Llevaba el traje y la camisa estampada del día del entierro, lo más apropiado que había subido para presentarse en un juzgado y también para la lección que pensaba darle al sargento. Eso la hizo pensar en cómo contactaría con él para entregarle la documentación. Desde luego, no era conveniente que la viesen en comisaría y tampoco tenía su móvil. Sacó la BlackBerry y le escribió un whatsapp a Miguel para pedirle el teléfono del sargento Silva. Al redactarlo se preguntó qué significarían la J. y la B. Decidió cambiar el texto y plantear la pregunta de otro modo para que la respuesta tuviese que incluir el nombre completo del sargento.
Kate no conocía a nadie en el juzgado de Puigcerdà. Pero, en cualquiera que hubiese visitado, el ujier siempre lo sabía todo. Así que le dedicó su mejor sonrisa al hombre de uniforme. Fue él quien le comentó que el titular estaba de baja y que el sustituto llevaba pocos días en el valle. El nuevo es de los que se han tragado el manual de las ordenanzas y por eso anda tan tieso y le cuesta tanto saludar, había añadido. Además, con esa rigidez, el ujier le auguraba poco tiempo en el valle. Kate le sonrió. Recordaba vagamente al tipo enjuto del traje bajo la chaqueta que se había personado en la finca con la policía, para el registro. Y también el Fiat blanco saliendo en comitiva tras los coches patrulla. Esperaba que vestida así no la reconociese y se irguió, preparada para abordar a un ratón de biblioteca.

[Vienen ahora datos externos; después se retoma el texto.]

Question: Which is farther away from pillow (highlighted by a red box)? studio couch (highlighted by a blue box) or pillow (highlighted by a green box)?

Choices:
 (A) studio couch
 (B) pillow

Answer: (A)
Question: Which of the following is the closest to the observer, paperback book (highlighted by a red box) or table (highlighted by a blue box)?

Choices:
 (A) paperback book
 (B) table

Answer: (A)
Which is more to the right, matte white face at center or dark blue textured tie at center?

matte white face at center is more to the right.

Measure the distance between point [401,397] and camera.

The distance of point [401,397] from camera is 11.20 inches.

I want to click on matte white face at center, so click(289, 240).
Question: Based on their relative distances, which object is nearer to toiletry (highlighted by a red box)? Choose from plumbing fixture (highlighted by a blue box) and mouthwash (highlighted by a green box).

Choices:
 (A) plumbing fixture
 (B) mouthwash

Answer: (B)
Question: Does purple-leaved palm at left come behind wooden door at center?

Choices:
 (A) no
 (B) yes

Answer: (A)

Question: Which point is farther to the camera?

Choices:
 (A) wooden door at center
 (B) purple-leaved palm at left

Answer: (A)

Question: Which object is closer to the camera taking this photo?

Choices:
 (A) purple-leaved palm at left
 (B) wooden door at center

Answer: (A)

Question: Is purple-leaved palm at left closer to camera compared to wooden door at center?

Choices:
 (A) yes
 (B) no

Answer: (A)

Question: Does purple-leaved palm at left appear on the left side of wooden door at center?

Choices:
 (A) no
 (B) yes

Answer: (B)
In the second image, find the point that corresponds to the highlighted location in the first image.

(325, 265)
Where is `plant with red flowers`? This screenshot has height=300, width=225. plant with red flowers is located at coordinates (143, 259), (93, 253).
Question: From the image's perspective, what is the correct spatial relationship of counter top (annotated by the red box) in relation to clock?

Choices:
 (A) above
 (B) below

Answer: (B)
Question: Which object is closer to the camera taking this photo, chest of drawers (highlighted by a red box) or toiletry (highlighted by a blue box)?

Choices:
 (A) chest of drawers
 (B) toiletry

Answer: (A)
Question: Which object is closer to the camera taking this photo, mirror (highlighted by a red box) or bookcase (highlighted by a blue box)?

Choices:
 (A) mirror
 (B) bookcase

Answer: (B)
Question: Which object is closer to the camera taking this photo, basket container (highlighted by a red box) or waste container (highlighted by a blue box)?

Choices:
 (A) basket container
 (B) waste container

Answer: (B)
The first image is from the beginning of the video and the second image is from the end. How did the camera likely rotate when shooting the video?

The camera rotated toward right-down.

Y, efectivamente, el ujier tenía razón. Cuando habló con el secretario para pedirle que le dejase consultar la lista de peticiones que habían cursado la policía y el fiscal, él se mostró inflexible. Todo cuanto hizo o dijo Kate fue inútil al principio. Era un recién licenciado en la Facultad de Derecho de Lérida con aspecto de chico del coro y gafas de concha redondas. Kate pensó que sólo le faltaban los manguitos blancos para retroceder un siglo. Fue tan estricto como le permitía la ley y Kate tuvo que improvisar otros recursos para que su plan no pereciese antes de empezar. Al final, casi a las dos, salía del juzgado con el objetivo cumplido. Tras cotejar la lista de usuarios de digoxina con la de los que mantenían —o habían mantenido— trifulcas legales serias con Jaime Bernat, sólo había once nombres coincidentes. Suficiente para empezar, pensó. Buscó en el bolso las llaves del coche y vio que la pequeña luz roja de la BlackBerry parpadeaba. Quince llamadas perdidas de Dana y un SMS. Lo leyó y, una vez más, la imagen del sargento sulfuró su ánimo. Buscó las llaves del coche dentro del bolso y tiró de ellas. Antes de sacarlas ya había pulsado a tientas varias veces el botón para abrir las puertas. Ése no tenía ni idea de con quién se la estaba jugando.